Summarizing IPM, it follows a four-tiered approach

  • Set action threshold: This is setting the point at which control needs to be taken, and in case you are wondering, sighting a single pest does not always mean control is needed. The threshold depends on the situation at hand, like the type of facility and how sensitive its operation is to the presence of pests.
  • Monitor and identify pests: This is done to prevent the unnecessary use of pesticides or the wrong kind of pesticides. This stage begins with identifying the pest and whether control measures are needed or not for the pest in question.
  • Prevention: As the first line of pest control, this step focuses on managing the crop, lawn, or indoor space to prevent pests from becoming a threat. This could include measures like preventing the pests' entry into the space in question and maintaining general cleanliness in the space/facility.
  • Control: After the initial two steps have been decided and the third step is no longer effective or available, IPM programs then evaluate the proper control method for effectiveness or risk. For control, the less risky and more effective options are chosen first, like pheromones to disrupt pest mating or mechanical control like trapping. Another strategy is biological control through the introduction of predators. If these measures are not working, additional pest control methods are employed, like the targeted use of pesticides.

By following a logical sequence of actions, IPM can create an optimal solution to prevent/minimize damage due to various pests. By taking a series of steps before initiating rodent control, IPM ensures that every effort is made to avoid using hazardous and environmentally-damaging rodenticides.

Even when rodenticides may have to be used, this is done in the most targeted way possible, both in terms of selecting the most appropriate agent for the type of pest being targeted and choosing the safest and most efficient way of deploying the rodenticide.

In conclusion, the global food supply chain is a complex web of facilities and processes critical in bringing various food products to our tables from sources worldwide. Rodents cause billions of dollars of direct and indirect damage to the food supply chain resulting in the wastage of food that could have fed tens of millions of people.
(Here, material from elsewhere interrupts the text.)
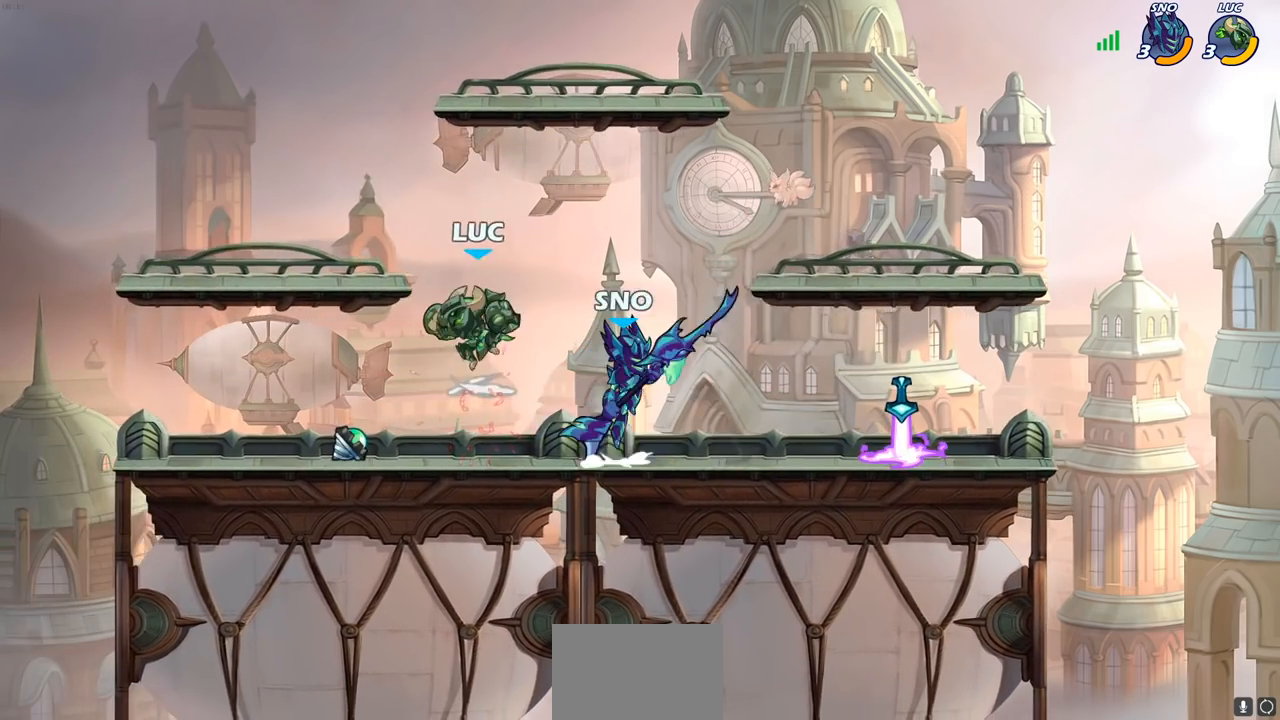
{"buttons": [], "left_stick": "down-left", "right_stick": "center", "events": [[150, "CROSS", "up"], [167, "R2", "up"], [250, "left_stick", "right"], [333, "left_stick", "center"], [383, "left_stick", "down-left"]]}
Minimizing or preventing rodent damage in the food supply chain is a constant battle at every location in the chain, from the farm to the grocery store. The first line of defense is to exclude rodents from the facilities by eliminating means of access. Introducing active exclusion control measures, like EcoBloc, is an effective strategy to keep rodents out.

Where exclusion fails, rodent control measures have to be adopted. While the first option that springs to your mind is using traps and chemical rodent control, both have drawbacks. Chemical rodenticides can poison humans and non-targeted animals, posing a serious health hazard and environmental damage.
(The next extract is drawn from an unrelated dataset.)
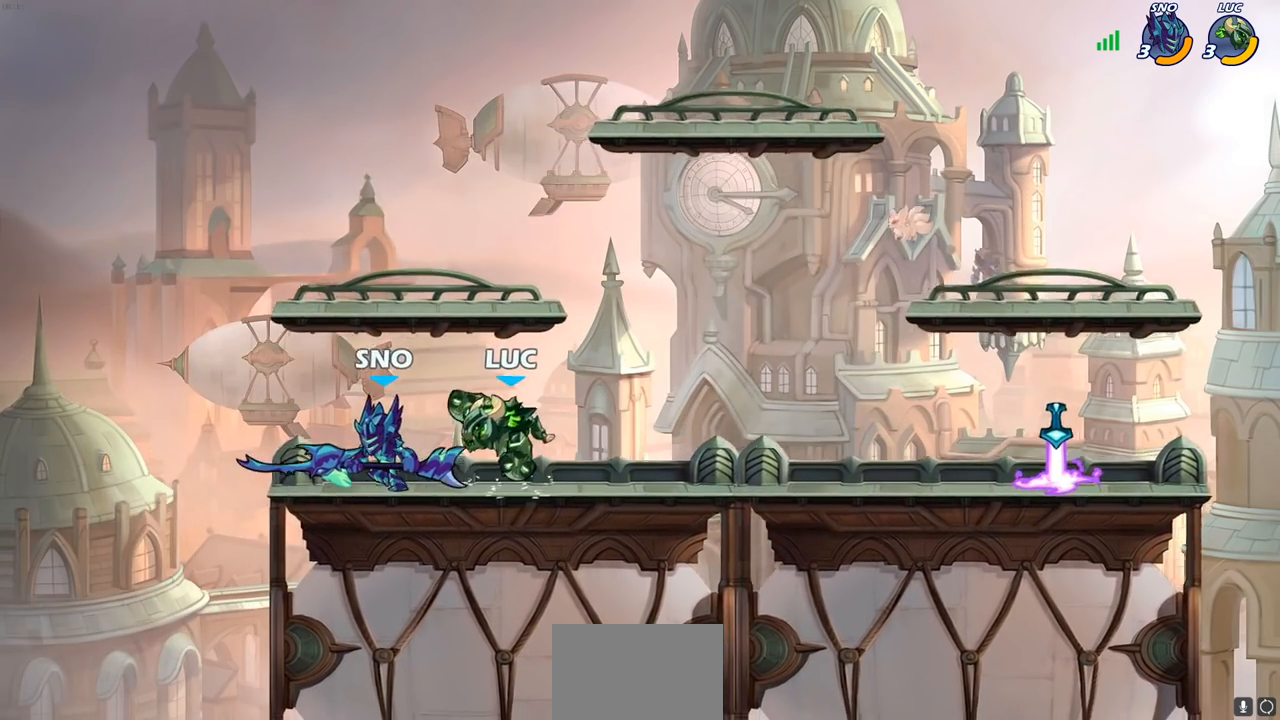
{"buttons": ["CROSS", "R2"], "left_stick": "up", "right_stick": "center", "events": [[183, "left_stick", "up-left"], [350, "CROSS", "down"], [350, "left_stick", "up"], [450, "R2", "down"]]}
The best solution, as we have seen, is to adopt an Integrated Pest Management strategy that not only minimizes the downside of rodenticide use but also provides the most effective solution by tailoring the response to each type of pest/rodent present and combining pest prevention strategies such as rodent exclusion with rodent control measures. By identifying and deploying the most effective methods based on the scenario, we can minimize rodent damage without wasting valuable resources and avoiding collateral damage.